Benefits From Developing Strengths. There is a significant motivational difference between people who work on strengths and those who work to fix weaknesses. This motivational difference, in turn, has a substantial impact on their levels of success. We know that leaders who attempt to improve their weaknesses can make significant progress. Leaders who focus on strengths invariably show more substantial gains.
Our studies have confirmed over and over the relationship between the effectiveness of leaders and the engagement, satisfaction and commitment of their direct reports. Whatever the starting point, improving leadership behavior leads to improved results.
There are a variety of benefits that come from building strengths:
1. People are more motivated when they work on their strengths. When people work on something they enjoy, they are more willing to invest time and effort into improvement.
2. Those who worked on their strengths were more successful in their change efforts, and that substantially increased their overall leadership effectiveness.

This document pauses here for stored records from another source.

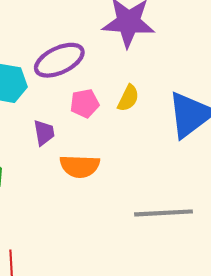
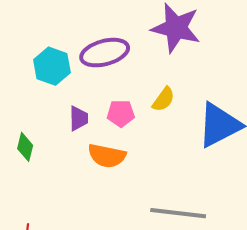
pink pentagon: (85, 103) -> (121, 113), moved

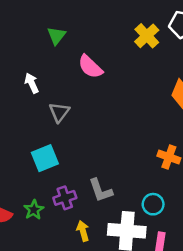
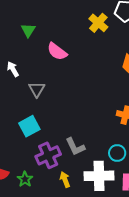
purple cross: (65, 198) -> (48, 155), size x1.4
green star: (34, 210) -> (25, 179), moved

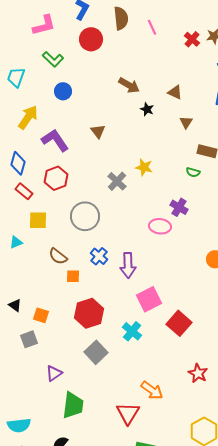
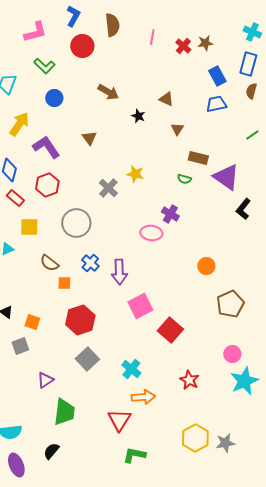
pink line: (152, 27) -> (152, 37), moved, turned 35
brown arrow: (129, 85) -> (108, 92), moved
cyan cross: (132, 331) -> (131, 369), moved
orange arrow: (152, 390) -> (143, 397), turned -40

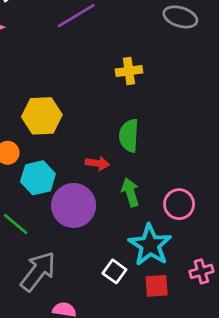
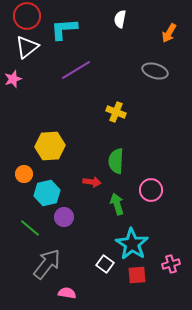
yellow cross: (129, 71) -> (116, 112), turned 30
pink circle: (179, 204) -> (151, 190), moved
purple circle: (74, 205) -> (64, 217), moved, size x0.6

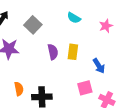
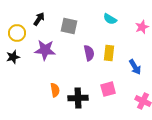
gray square: (33, 25) -> (69, 26), turned -30
pink square: (85, 88) -> (108, 89), moved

3. Change in outcomes –– such as employee commitment, intention to stay, highly committed employees, total sales and performance ratings –– followed improvement in leadership effectiveness.

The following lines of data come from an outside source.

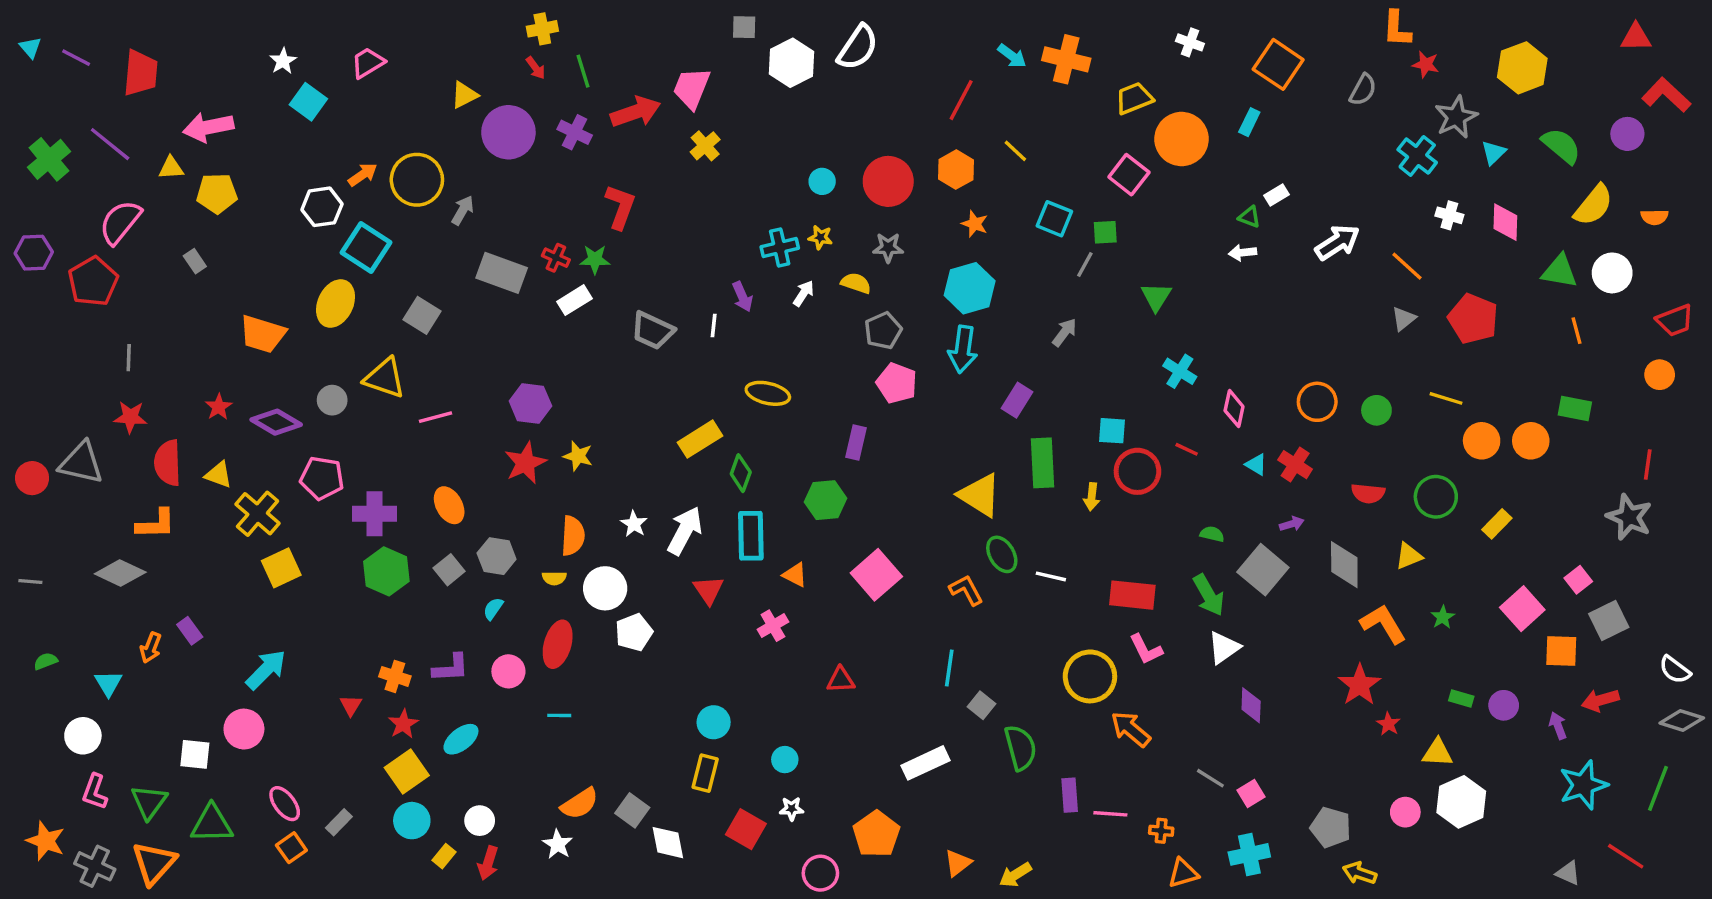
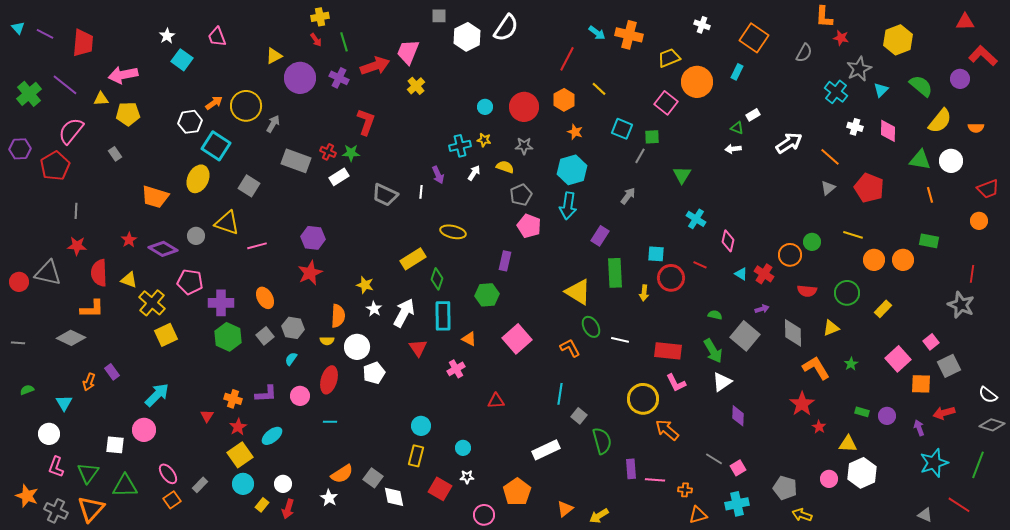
pink trapezoid: (368, 63) -> (217, 37), turned -80
orange circle: (1317, 402) -> (790, 255), moved
yellow star: (578, 456) -> (365, 285), moved

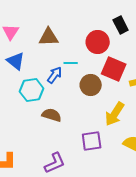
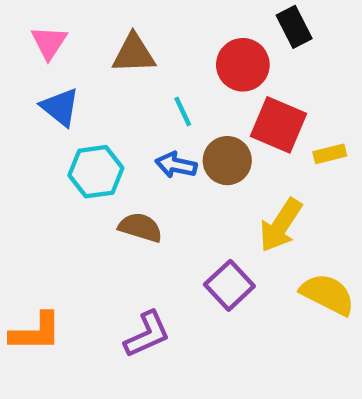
cyan line: (71, 63) -> (183, 112), turned 64
blue arrow: (55, 75) -> (176, 165), moved, turned -114
purple square: (92, 141) -> (229, 285), turned -35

4. Such improvement provides incentive and motivation for further development.
The Role of Feedback in Developing Leadership Strengths
People can benefit from feedback only if they believe and accept the feedback they’ve been given. Accepting feedback is a function of four broad sets of skills. First and foremost fundamental is the ability to be humble and reflective. Humility comes when people start to understand that it is the reactions of others that really matter in terms of their leadership effectiveness. Their effectiveness as a leader is determined by others.
The second factor is personal honesty and integrity. People who are more honest and straightforward with others tend to be honest and straightforward with themselves. The higher the level of perceived honesty and integrity, the higher the level of openness to receiving feedback from those around you.

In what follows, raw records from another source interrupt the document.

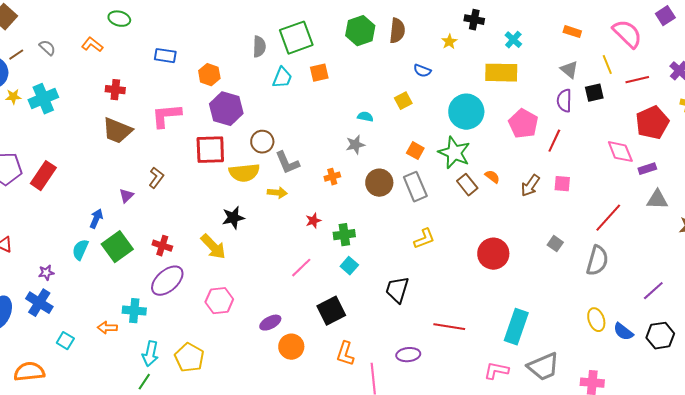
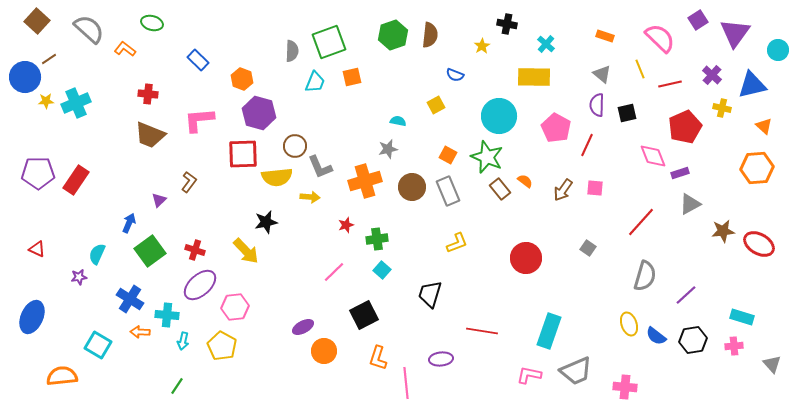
gray semicircle: (47, 48) -> (89, 29), moved, size x1.8
blue rectangle: (165, 56) -> (198, 60), turned 35
black square: (594, 93) -> (627, 113), moved
orange cross: (332, 177) -> (365, 181), size x2.0
gray triangle: (657, 200) -> (690, 204), turned -30
cyan semicircle: (80, 250) -> (97, 254), moved
gray semicircle: (597, 261) -> (645, 276), moved
pink hexagon: (219, 301) -> (235, 307), moved
blue cross: (39, 303) -> (130, 299), moved
cyan square: (65, 341) -> (98, 345), size x1.5
cyan arrow: (150, 354) -> (183, 341), moved, size x0.7
yellow pentagon: (189, 358) -> (222, 346), moved

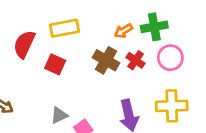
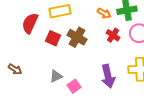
orange arrow: (123, 31) -> (104, 13), turned -120
brown cross: (106, 60) -> (77, 37), moved

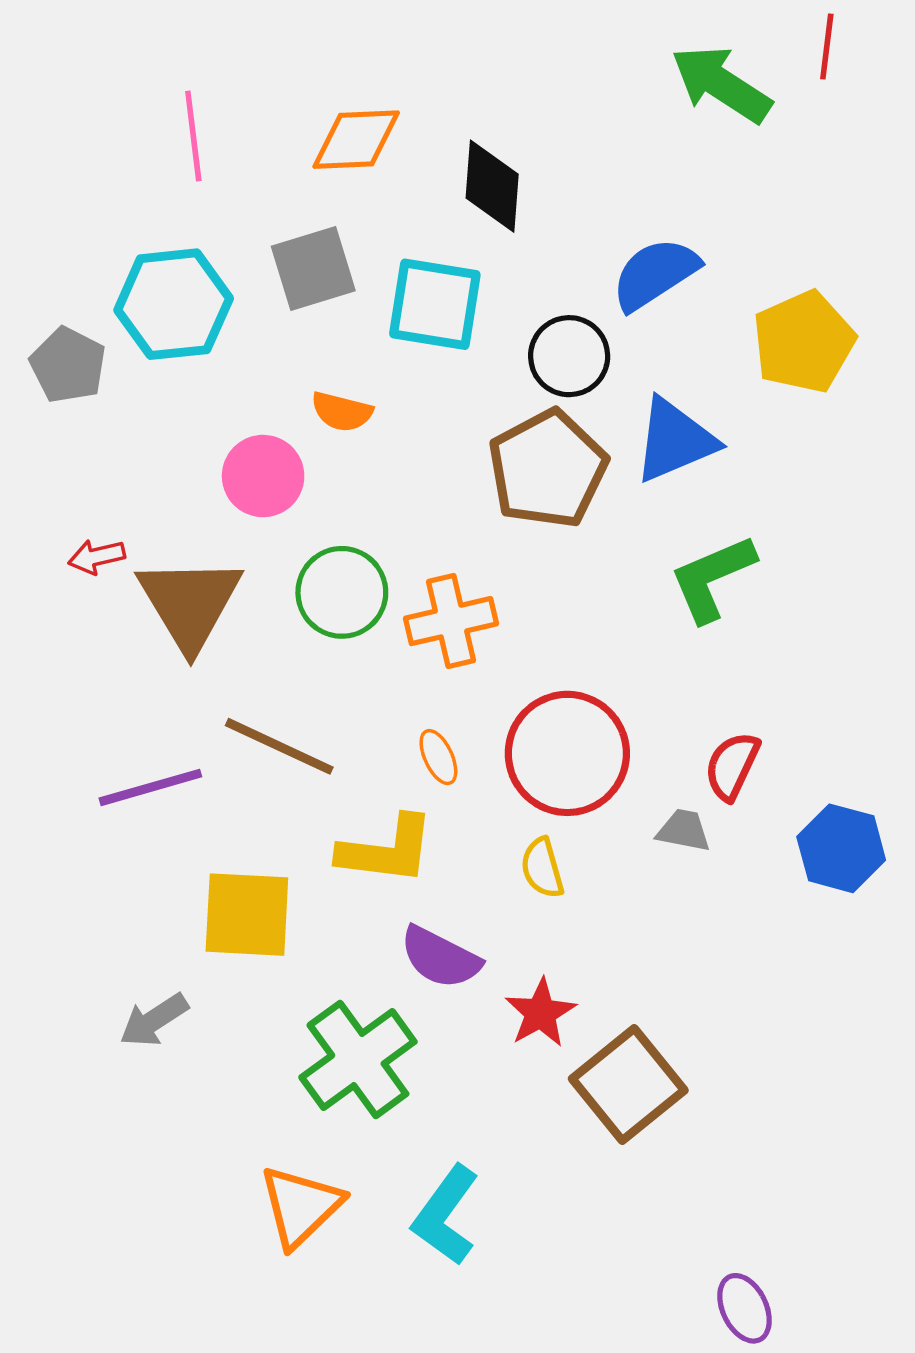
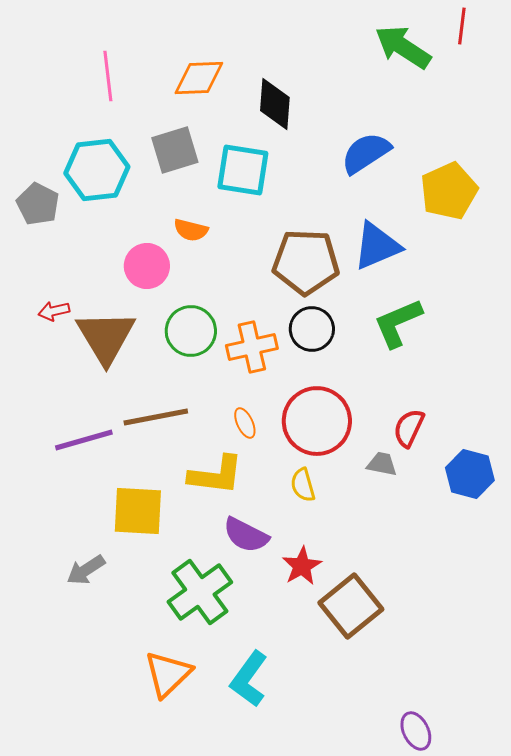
black circle: (569, 356) -> (312, 329), moved
brown pentagon: (548, 469) -> (306, 262), turned 30
brown line: (279, 746) -> (156, 417), turned -36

The third factor is engaging in the development of others.Our research indicated that those who were better at accepting feedback also tended to be more effective at developing others. Development is contagious. One of the powerful tools to develop others is to provide them with useful feedback. That works best, however, when the leader has set the example by seeking feedback from the subordinate, welcoming any and all messages that would help the leader be even more effective.
The final factor is taking action and initiative to move forward and respond to the feedback. Passive acceptance is a helpful start, but without action, nothing changes. Those who accept feedback and move forward start to respond with energy and enthusiasm about improving their performance. They provide others with a clear vision and goal about what they are going to change and how they will do it. Finally, after they start, they follow through on their commitment to execute the change.